- Directions for this task
From the extracted page text below, pull out every line that contains the word "sektöründe".

------ Data ------

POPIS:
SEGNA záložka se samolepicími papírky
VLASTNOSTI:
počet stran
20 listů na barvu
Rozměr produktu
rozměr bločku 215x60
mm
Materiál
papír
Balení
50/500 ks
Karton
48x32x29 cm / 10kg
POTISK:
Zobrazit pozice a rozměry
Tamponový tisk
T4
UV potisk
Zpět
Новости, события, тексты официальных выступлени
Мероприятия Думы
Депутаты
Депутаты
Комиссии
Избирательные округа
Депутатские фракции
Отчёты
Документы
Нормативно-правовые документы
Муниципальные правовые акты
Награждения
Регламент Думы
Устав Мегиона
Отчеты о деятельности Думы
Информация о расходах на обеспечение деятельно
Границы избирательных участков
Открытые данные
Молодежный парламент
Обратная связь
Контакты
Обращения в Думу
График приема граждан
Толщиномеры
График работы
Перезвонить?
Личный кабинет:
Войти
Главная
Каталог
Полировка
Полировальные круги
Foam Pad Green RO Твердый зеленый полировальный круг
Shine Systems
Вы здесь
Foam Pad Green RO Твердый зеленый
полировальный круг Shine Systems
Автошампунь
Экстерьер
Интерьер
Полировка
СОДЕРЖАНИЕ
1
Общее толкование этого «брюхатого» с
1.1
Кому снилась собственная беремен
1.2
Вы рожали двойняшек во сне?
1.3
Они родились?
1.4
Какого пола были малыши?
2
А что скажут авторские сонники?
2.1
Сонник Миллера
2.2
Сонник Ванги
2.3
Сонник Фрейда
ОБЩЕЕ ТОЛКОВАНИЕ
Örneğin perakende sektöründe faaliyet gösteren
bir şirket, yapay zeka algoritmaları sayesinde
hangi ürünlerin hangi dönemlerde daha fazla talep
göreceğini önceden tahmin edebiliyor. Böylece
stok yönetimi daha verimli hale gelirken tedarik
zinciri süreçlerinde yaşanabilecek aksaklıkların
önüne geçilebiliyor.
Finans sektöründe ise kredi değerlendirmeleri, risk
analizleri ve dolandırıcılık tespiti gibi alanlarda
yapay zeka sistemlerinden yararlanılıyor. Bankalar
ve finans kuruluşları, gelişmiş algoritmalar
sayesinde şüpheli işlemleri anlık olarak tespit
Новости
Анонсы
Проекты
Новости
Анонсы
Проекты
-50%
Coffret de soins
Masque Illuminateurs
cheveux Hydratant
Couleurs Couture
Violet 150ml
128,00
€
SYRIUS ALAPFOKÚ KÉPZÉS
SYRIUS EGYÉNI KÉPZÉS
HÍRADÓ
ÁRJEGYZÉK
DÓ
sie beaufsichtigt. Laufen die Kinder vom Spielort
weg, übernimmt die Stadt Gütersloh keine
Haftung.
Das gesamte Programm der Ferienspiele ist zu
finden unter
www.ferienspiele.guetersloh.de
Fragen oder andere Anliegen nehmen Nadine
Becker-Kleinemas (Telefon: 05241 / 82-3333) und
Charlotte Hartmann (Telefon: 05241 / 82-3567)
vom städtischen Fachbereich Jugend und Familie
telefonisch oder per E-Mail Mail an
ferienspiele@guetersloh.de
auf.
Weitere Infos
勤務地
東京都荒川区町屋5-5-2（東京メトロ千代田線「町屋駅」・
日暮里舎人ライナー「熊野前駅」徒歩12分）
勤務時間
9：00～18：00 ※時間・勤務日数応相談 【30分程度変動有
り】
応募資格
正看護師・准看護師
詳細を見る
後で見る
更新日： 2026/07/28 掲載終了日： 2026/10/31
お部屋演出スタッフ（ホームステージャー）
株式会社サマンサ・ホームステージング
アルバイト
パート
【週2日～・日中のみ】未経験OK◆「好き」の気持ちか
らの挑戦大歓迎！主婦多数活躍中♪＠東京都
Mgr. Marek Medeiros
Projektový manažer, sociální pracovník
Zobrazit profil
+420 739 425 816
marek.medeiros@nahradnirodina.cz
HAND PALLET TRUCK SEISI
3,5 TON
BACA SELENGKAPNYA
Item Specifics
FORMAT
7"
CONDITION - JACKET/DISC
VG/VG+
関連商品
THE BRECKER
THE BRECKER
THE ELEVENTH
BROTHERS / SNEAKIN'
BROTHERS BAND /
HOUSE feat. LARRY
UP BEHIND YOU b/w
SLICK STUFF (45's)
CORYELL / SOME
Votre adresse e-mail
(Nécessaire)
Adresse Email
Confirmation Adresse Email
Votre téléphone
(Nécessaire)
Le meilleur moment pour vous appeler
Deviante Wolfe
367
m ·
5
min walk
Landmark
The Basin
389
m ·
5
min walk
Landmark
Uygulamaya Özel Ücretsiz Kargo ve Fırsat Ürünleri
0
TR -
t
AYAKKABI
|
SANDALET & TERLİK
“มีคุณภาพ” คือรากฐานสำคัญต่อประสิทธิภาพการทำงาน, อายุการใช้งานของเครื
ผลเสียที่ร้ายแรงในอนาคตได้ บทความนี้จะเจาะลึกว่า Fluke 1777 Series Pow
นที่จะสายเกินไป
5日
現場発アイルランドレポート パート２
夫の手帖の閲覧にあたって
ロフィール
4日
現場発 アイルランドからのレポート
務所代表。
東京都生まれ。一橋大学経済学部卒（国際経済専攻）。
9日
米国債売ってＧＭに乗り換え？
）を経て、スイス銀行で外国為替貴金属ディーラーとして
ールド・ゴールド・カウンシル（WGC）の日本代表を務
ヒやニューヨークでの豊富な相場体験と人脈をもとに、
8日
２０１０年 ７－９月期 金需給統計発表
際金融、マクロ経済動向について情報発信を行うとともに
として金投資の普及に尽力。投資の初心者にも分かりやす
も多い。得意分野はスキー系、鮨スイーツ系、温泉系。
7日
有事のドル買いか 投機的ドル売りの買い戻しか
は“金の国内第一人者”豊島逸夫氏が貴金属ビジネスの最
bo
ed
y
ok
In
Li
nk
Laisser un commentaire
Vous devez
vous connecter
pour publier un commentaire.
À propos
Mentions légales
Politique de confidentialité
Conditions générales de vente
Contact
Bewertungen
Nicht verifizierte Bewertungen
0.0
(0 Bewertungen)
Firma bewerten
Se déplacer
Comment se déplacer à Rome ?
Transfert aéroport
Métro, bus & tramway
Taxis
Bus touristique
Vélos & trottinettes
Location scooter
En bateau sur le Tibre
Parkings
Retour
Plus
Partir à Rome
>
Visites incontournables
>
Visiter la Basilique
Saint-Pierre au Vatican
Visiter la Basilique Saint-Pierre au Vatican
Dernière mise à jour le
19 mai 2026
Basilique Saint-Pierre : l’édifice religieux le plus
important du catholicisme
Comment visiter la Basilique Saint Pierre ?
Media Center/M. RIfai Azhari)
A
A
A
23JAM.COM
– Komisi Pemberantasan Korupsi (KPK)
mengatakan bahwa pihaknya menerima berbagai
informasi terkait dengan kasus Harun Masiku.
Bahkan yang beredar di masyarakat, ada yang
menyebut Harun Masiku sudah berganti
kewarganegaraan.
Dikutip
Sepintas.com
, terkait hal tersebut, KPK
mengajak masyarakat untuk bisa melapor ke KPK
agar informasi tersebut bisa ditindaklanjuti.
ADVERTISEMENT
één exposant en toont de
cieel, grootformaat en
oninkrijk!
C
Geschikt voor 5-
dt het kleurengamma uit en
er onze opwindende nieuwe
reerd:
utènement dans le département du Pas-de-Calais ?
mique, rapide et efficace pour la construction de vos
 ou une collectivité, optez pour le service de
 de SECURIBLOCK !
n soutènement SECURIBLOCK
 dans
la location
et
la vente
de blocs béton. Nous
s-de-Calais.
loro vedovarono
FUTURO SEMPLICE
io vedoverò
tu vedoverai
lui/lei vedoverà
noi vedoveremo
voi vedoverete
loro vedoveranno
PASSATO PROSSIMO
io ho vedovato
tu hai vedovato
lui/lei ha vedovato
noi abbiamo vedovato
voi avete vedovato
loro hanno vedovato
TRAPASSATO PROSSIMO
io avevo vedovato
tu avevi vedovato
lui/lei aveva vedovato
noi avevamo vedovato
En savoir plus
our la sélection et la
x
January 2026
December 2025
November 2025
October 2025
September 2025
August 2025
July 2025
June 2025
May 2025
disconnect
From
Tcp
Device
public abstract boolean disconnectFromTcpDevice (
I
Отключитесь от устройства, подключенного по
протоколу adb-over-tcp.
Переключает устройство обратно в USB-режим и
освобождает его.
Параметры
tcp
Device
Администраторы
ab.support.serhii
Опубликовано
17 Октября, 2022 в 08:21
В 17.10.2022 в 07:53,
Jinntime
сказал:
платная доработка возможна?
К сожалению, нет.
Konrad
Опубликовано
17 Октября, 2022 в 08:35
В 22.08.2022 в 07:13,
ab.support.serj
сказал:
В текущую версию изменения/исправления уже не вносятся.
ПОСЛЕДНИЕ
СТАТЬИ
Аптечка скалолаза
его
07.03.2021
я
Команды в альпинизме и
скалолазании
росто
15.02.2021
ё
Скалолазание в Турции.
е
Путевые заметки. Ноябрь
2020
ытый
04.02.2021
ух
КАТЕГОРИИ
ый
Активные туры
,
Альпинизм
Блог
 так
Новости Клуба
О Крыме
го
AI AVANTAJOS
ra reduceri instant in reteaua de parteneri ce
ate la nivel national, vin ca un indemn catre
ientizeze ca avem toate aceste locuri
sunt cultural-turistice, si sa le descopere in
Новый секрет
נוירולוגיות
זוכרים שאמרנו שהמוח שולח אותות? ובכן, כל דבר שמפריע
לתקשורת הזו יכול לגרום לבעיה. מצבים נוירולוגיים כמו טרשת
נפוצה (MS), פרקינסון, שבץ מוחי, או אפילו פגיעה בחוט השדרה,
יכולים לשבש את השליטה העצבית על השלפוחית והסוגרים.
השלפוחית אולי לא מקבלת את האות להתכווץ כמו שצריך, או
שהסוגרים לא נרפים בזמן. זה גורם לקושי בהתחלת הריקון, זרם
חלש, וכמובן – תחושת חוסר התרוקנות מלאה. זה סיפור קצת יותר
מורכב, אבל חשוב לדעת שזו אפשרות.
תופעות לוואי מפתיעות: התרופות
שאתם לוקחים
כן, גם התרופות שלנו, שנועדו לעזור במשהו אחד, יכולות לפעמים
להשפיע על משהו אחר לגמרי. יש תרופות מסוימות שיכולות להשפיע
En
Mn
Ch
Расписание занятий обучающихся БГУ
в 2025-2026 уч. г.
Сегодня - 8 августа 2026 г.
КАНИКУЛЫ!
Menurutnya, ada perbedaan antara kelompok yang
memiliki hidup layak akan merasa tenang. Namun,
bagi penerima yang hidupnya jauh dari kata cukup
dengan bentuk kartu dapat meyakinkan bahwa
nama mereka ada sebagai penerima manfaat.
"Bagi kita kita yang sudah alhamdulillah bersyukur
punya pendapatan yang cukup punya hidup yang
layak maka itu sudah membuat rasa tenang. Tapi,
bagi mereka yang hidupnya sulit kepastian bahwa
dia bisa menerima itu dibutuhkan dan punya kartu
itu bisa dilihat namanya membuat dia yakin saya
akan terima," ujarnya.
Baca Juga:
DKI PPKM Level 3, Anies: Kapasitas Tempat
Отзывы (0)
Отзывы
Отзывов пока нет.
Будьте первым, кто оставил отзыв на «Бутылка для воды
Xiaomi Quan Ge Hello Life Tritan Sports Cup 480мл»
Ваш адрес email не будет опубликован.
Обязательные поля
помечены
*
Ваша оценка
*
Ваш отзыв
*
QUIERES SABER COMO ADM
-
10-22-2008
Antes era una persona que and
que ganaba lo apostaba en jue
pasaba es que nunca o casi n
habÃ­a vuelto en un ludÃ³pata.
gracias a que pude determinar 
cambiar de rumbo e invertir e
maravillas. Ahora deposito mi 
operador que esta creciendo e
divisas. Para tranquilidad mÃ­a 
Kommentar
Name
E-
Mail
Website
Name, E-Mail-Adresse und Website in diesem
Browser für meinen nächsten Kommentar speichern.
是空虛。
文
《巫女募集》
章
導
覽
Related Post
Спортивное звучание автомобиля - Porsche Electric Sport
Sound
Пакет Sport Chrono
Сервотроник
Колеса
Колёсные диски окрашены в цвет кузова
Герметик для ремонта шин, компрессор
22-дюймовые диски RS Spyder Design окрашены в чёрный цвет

------

- Answer space
Örneğin perakende sektöründe faaliyet gösteren
Finans sektöründe ise kredi değerlendirmeleri, risk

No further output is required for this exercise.